Today marks 3 months of being cockroach free! That may seem like a small thing to some, but to me, it’s everything. I dislike cockroaches. To be honest, I have no idea how they benefit life on this planet, but God put them here for a reason. Even so, I do not like them in my room, not one single bit. My second day here, I walked in and saw one on my bathroom floor; it was my first time even seeing a cockroach. We had a staring contest for a while and then I went to get Noah. Lucky for the cockroach, he escaped back down the drain.
The next night I saw another one, AFTER putting drain catchers on the drains to keep them out. This time, I decided I would be brave and not bother Noah at eleven at night. It took me ten minutes to kill it. Know this – I hate hurting any living thing. I absolutely despise it. I am perfectly fine letting spiders have their corners but I draw the line at cockroaches (and ants). Still, I dislike killing them. Especially because they make that disgusting crunching sound.
So I tried the man-made way and it didn’t work. Surprise, surprise. Then I thought, “What am I doing? Why am I fooling around with drain catchers and shampoo when I can pray about it?”
Many people may think that this is a silly prayer, a waste of prayer. I don’t believe that any prayer is wasteful. I believe that all prayer (coming from the heart and with good intentions) is good prayer; God loves hearing them, he loves listening to us and responding. He’s the best listener of all time. And he’s proved that. I haven’t had a single cockroach since that second one.
Don’t get me wrong, God doesn’t always grant prayers favorably. He could decide tonight that cockroaches will serve a lesson in my life and I may wake up surrounded by them.
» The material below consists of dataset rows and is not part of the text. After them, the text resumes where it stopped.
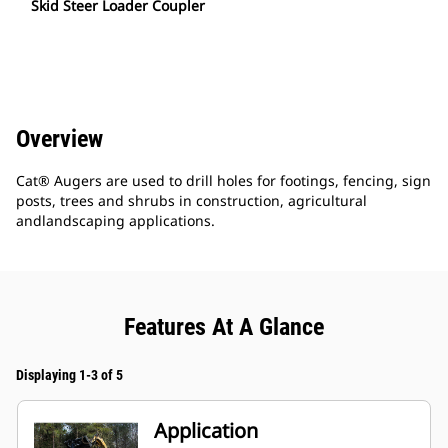
Skid Steer Loader Coupler
Overview
Cat® Augers are used to drill holes for footings, fencing, sign
posts, trees and shrubs in construction, agricultural
andlandscaping applications.
Features At A Glance
Displaying 1-3 of 5
Application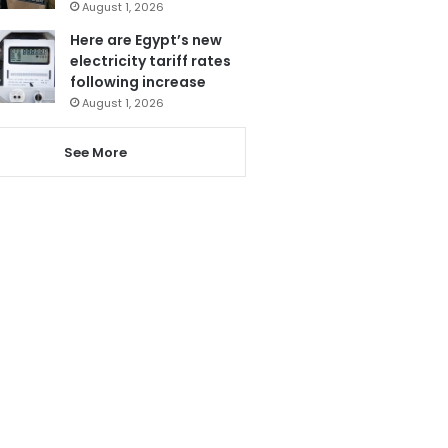
August 1, 2026
Here are Egypt’s new
electricity tariff rates
following increase
August 1, 2026
See More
Not something I want to happen, mind you.
God answers prayers as they fit into his schedule for our lives. So he has granted my prayer that he keeps the cockroaches away (for now) but didn’t fully grant my prayer for wifi in my room. Probably so I would get out instead of doing schoolwork in my room. He granted my prayer to study abroad but made me wait a year before letting me go. He didn’t grant my prayer to heal my Uncle Richard (but he’s in heaven now, watching down on us all and telling us how to fix the pipes or run the wires). God is a good, good father, but every father has to practice tough love every once in a while, no matter how much it may hurt them to do so.
The moral of the story: my room is cockroach free…for now.